Provided that an appeal may be admitted out of time if the appellant satisfied the court that he had good and sufficient cause for not filing the appeal in time.”

It provides for the period within which an appeal ought to be filed and when this period expires the law provides that an extension of time shall be first had and obtained.

It is the court’s considered view that the appeal has been filed and has been filed out of time and without the court’s leave and it is therefore a nullity, ab initio. By setting down the appeal for hearing the Appellant is asking this court to remedy the illegality, to legitimise the appeal and thus proceed to hear and to proceed to make a determination.

The question that arises is should this court disregard procedural defaults and technicalities and invoke the provisions of Sections 1A (1) and 1B (1) (a) in favour of the Appellant so as to facilitate a just determination of the appeal so as to render substantive justice. This can be done by granting the Appellant some indulgence by not looking too keenly at the Preliminary Objection.

Due to the fact that the appeal had been admitted as being ripe for hearing this Court will endeavour to do substantive justice and will therefore indulge the appellant and by proceeding to address the salient factors of delay and prejudice. This is done so that the court may satisfy itself that the delay may not have been inordinate and that by allowing the appeal to stand as it is, that there is a no likelihood of the Respondents being prejudiced.

In this instant case judgment was delivered on the 3rd June, 2010 and the appeal was filed on the 21st January, 2012 which translates to a period of two (2) years. The decisions are legion on what constitutes inordinate delay and it has been held that a period of four months is considered to be an inordinate delay.

Where the delay is found to be inordinate the saving grace is in the proviso to Section 79G (supra); that the party must give an explanation that is satisfactory to the court. No explanation exists on the court record to demonstrate that the delay in filing was not deliberate. I have also sighted no Certificate of Delay issued herein that could have been supportive of the delay and or could have offered an explanation for the delay.

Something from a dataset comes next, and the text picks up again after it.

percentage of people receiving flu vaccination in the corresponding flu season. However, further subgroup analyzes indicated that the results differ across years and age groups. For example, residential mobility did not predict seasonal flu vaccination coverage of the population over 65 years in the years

This court concurs with counsel for the Respondent’s submissions and is satisfied that the prolonged delay of two (2) years is indeed inordinate.

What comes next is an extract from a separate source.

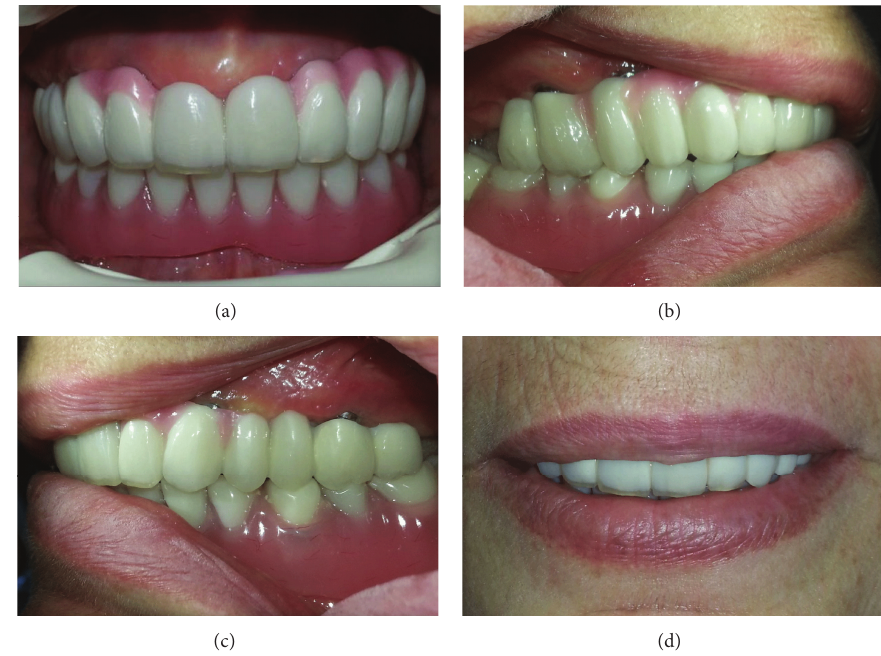
Figure 5: (a) Intraoral, ((b), (c)) sagittal, and (d) frontal views of the case after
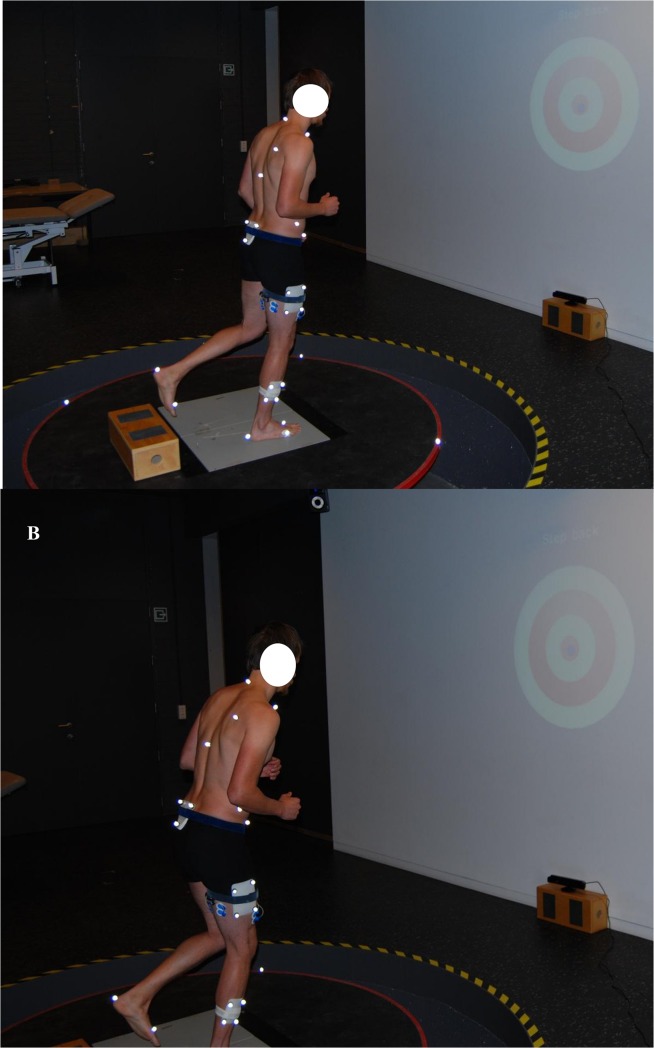
Visualisation of single-leg stepping down-task.A: Participant who performed the stepping down task with a more erect knee joint. B: Participant who performed the stepping down task in a more flexed pattern (more knee and hip joint flexion).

In seeking to do justice this court must act with reasonableness and with fairness and take into consideration the factor of prejudice; whether the successful opponent in the initial suit, namely the Respondents in this instance likely to be prejudiced in any way if this court were to allow the appeal to stand.

The court record shows that the subject matter of the initial suit relates to land and that the successful parties namely the Respondents proceeded to exercise their right to absolute proprietorship by sub-dividing the suit land into several parcels; that during the period of the Appellant’s inaction the parcels were disposed of to third and fourth parties who now hold valid titles to the parcels and that the nature of the suit land has since changed and is no longer identifiable.

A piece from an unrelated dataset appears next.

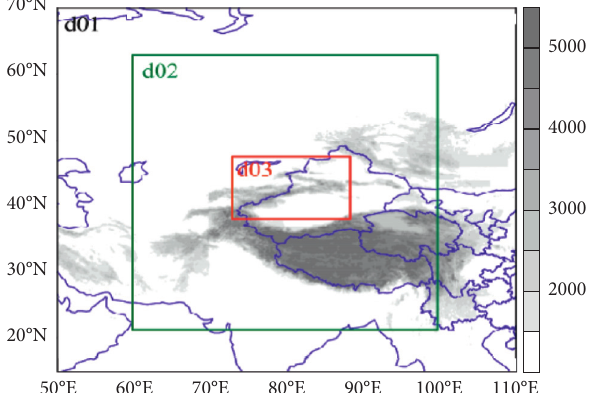
Figure 2: Model domain and terrain height (monochrome shaded, unit: m) in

The court opines that onus was upon the Appellant to file his appeal in a timely manner and the prolonged inaction with no reasonable explanation is inexcusable and in all fairness this court is satisfied that the Respondents will be greatly prejudiced due to the fact that the nature of the suit land has greatly changed and is no longer identifiable.

FINDINGS

This court finds that the failure and delay are both inexcusable

This court finds that the Appellant failed to obtain leave for extension of time in which to file the appeal out of time, that this procedural default without any explanation renders the appeal as being fatally incompetent and a nullity;

DETERMINATION

The appeal is therefore incompetent and is hereby struck out with costs to the Respondents.

Orders Accordingly.

Dated, Signed and Delivered at Nakuru this 26th day of June,   2015.